::: Supplied material :::

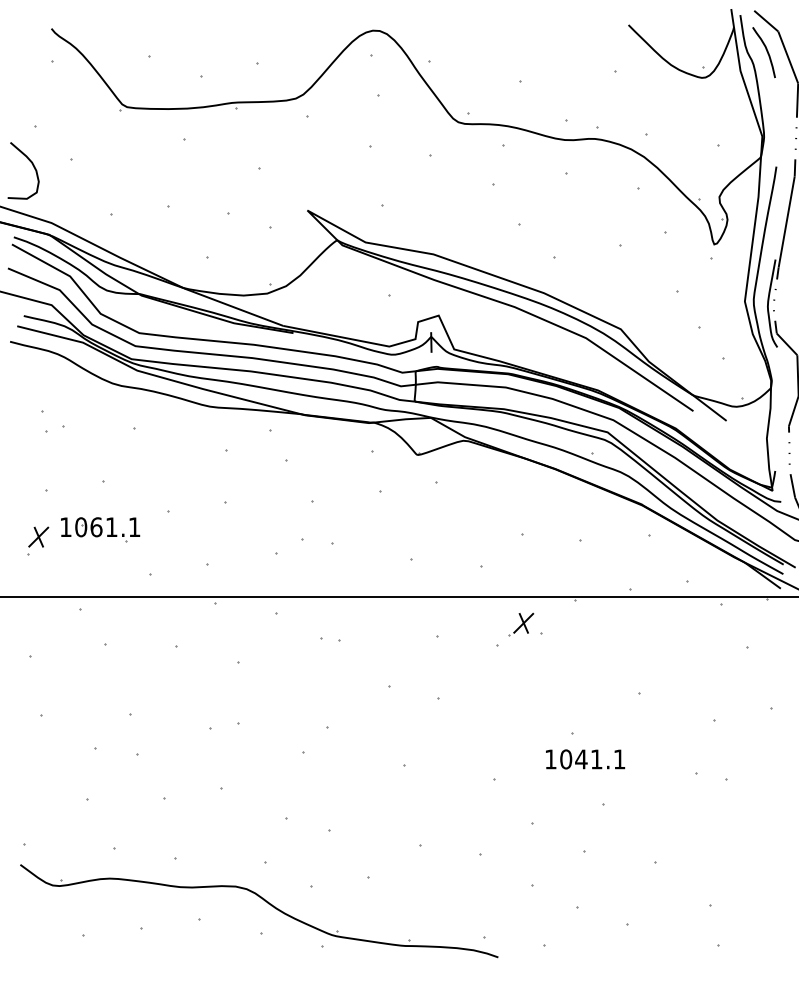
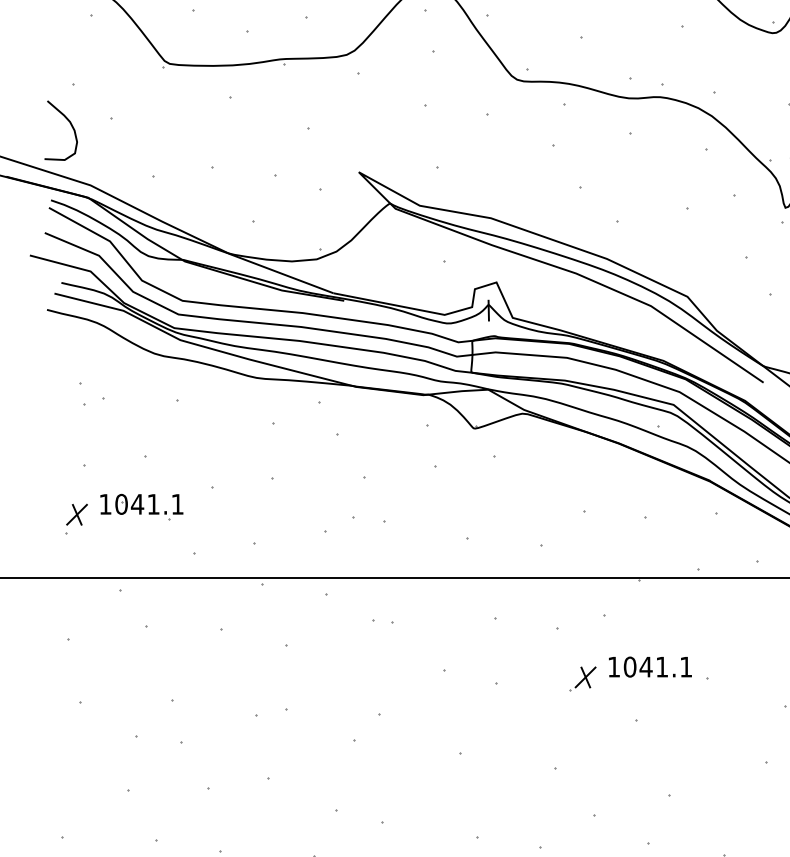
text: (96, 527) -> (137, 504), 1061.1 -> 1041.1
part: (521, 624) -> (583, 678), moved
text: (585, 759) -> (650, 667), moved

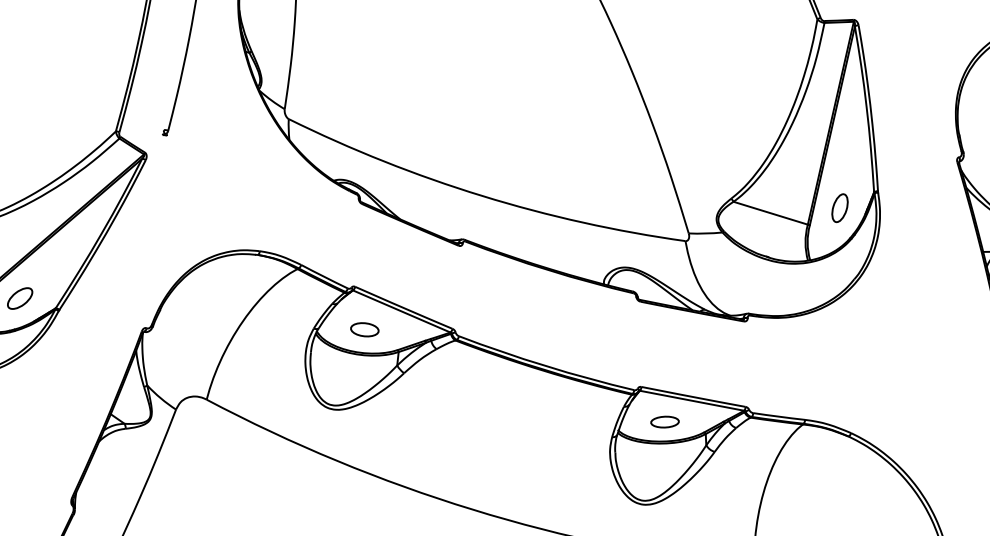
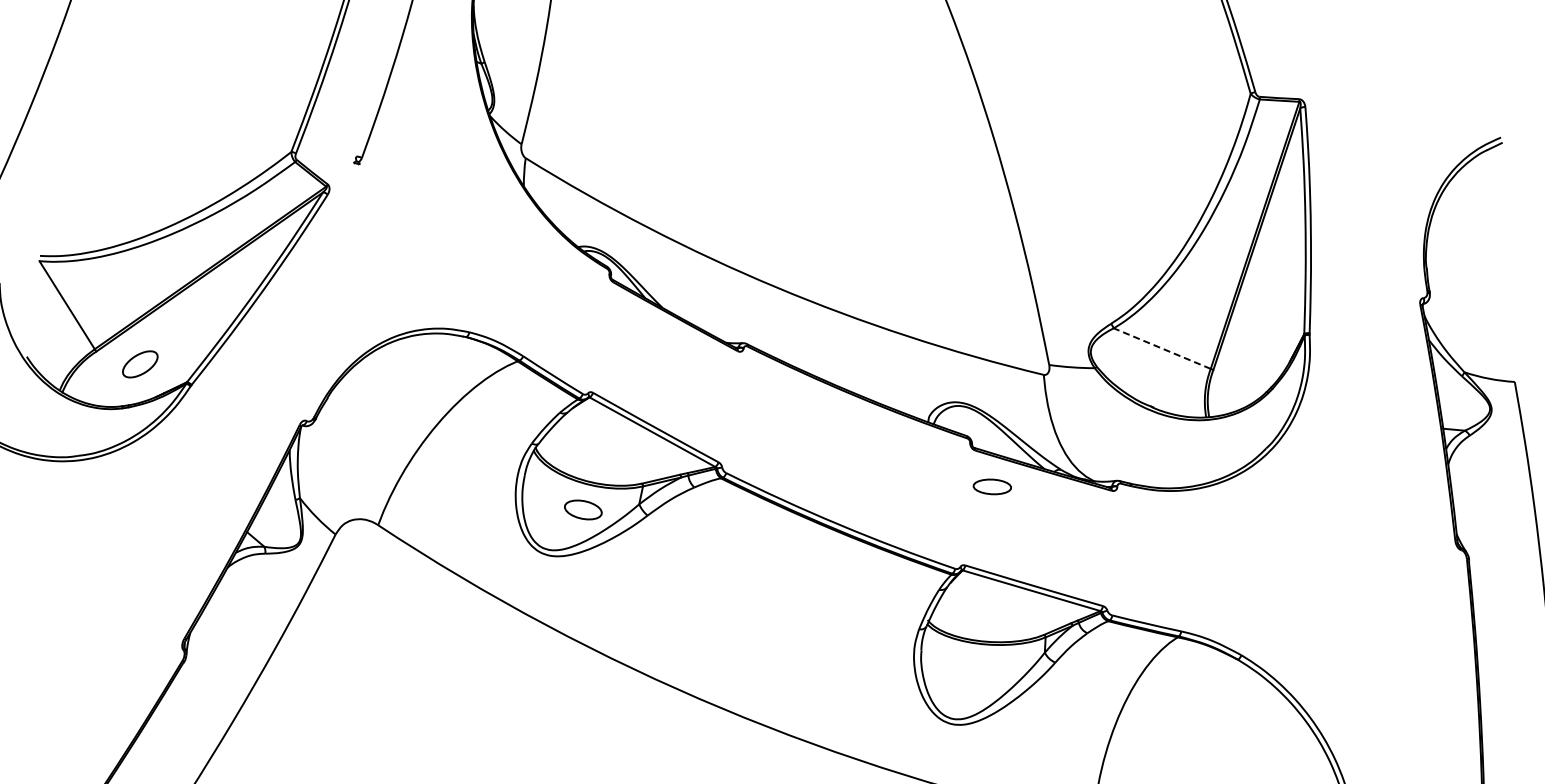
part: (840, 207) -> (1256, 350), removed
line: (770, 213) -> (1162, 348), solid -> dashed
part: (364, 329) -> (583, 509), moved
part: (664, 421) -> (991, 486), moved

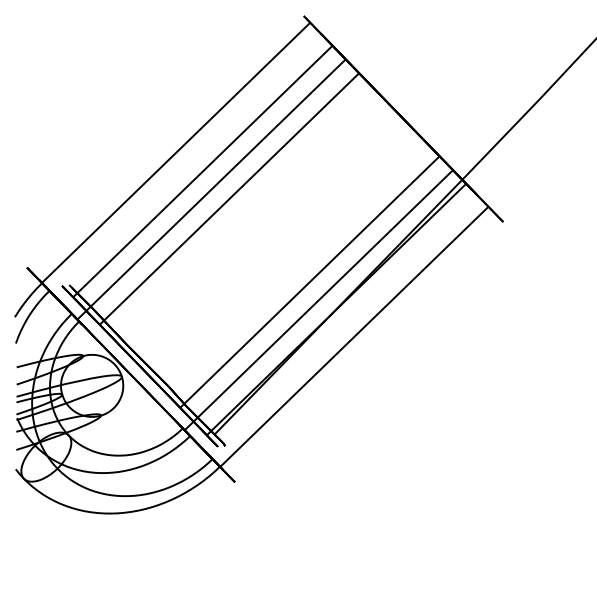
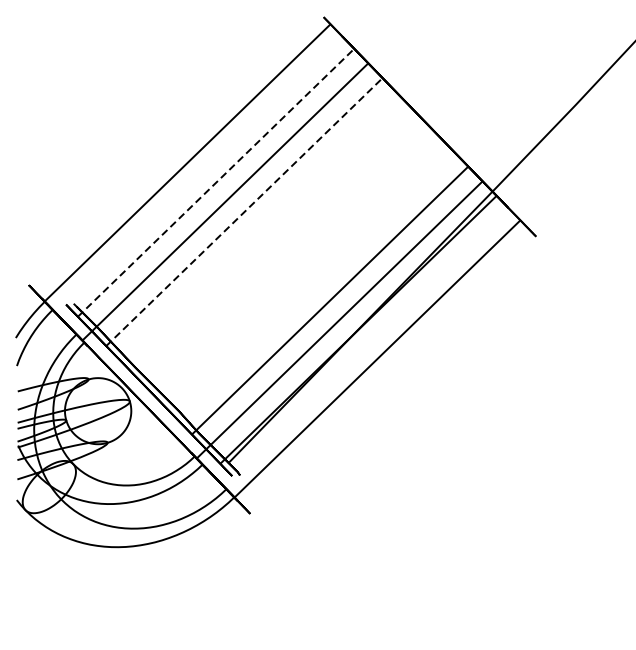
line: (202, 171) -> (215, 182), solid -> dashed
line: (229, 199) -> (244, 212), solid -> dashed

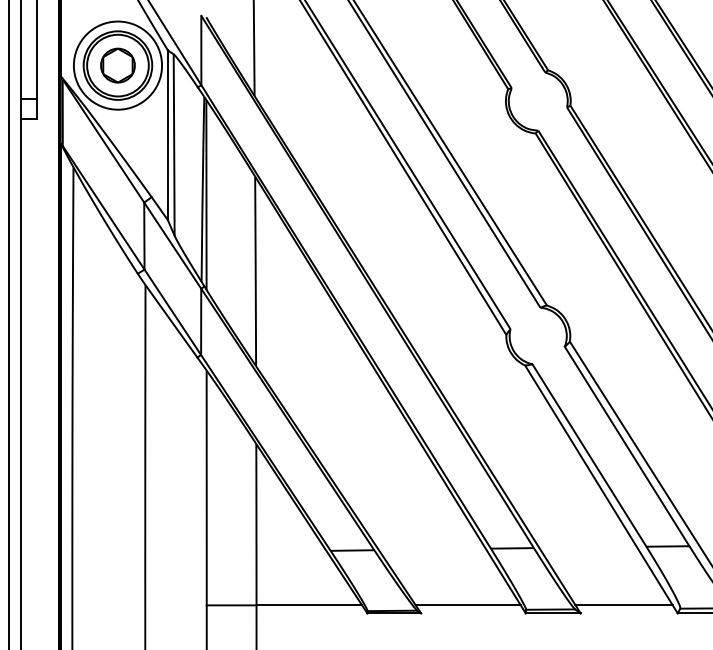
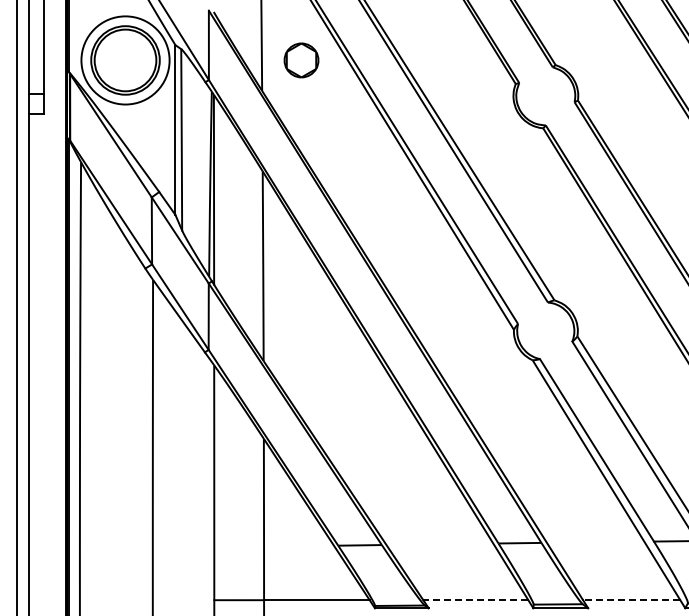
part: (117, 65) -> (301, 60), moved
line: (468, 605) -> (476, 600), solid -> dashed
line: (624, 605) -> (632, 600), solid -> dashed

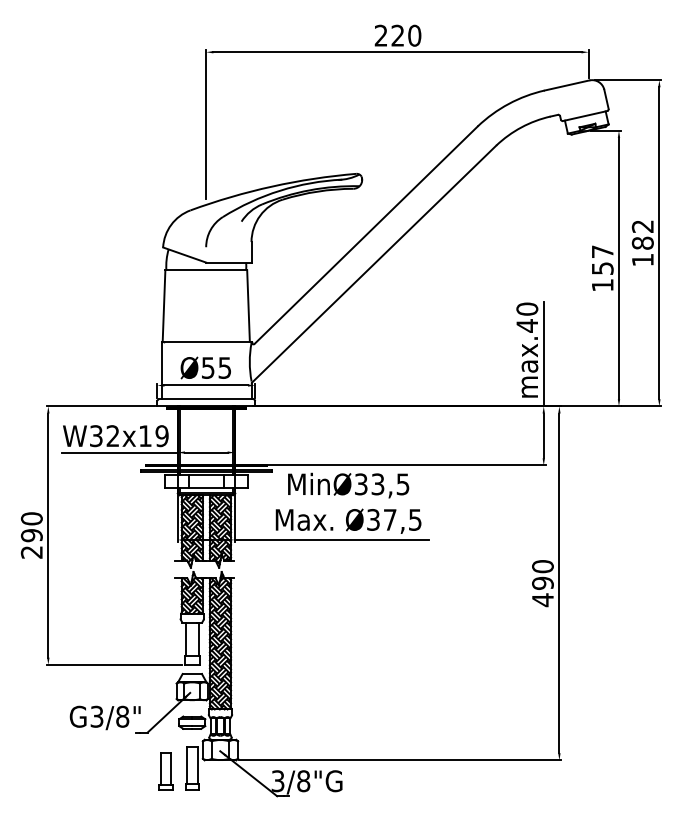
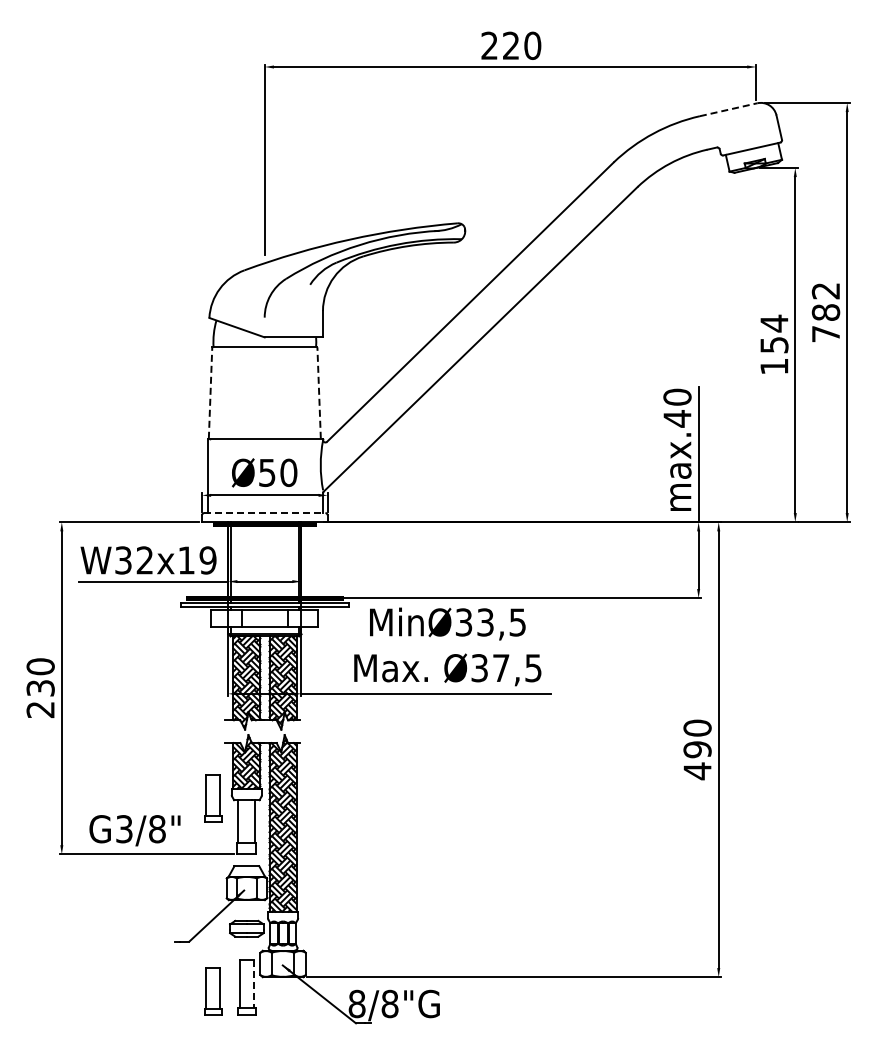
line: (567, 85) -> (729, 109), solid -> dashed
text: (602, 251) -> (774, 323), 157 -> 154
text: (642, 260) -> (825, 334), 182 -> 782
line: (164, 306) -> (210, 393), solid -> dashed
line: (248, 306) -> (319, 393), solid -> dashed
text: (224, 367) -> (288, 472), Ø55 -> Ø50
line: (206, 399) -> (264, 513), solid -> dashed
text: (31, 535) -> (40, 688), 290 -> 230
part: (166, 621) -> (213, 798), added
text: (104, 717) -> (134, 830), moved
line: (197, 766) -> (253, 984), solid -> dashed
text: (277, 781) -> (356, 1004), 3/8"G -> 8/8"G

:::

Instructions for the task => Should there be pictures in the data, leave them out and return the rest exactly.

Exercise answer =>
text: (96, 527) -> (137, 504), 1061.1 -> 1041.1
part: (521, 624) -> (583, 678), moved
text: (585, 759) -> (650, 667), moved

part: (840, 207) -> (1256, 350), removed
line: (770, 213) -> (1162, 348), solid -> dashed
part: (364, 329) -> (583, 509), moved
part: (664, 421) -> (991, 486), moved

line: (202, 171) -> (215, 182), solid -> dashed
line: (229, 199) -> (244, 212), solid -> dashed

part: (117, 65) -> (301, 60), moved
line: (468, 605) -> (476, 600), solid -> dashed
line: (624, 605) -> (632, 600), solid -> dashed

line: (567, 85) -> (729, 109), solid -> dashed
text: (602, 251) -> (774, 323), 157 -> 154
text: (642, 260) -> (825, 334), 182 -> 782
line: (164, 306) -> (210, 393), solid -> dashed
line: (248, 306) -> (319, 393), solid -> dashed
text: (224, 367) -> (288, 472), Ø55 -> Ø50
line: (206, 399) -> (264, 513), solid -> dashed
text: (31, 535) -> (40, 688), 290 -> 230
part: (166, 621) -> (213, 798), added
text: (104, 717) -> (134, 830), moved
line: (197, 766) -> (253, 984), solid -> dashed
text: (277, 781) -> (356, 1004), 3/8"G -> 8/8"G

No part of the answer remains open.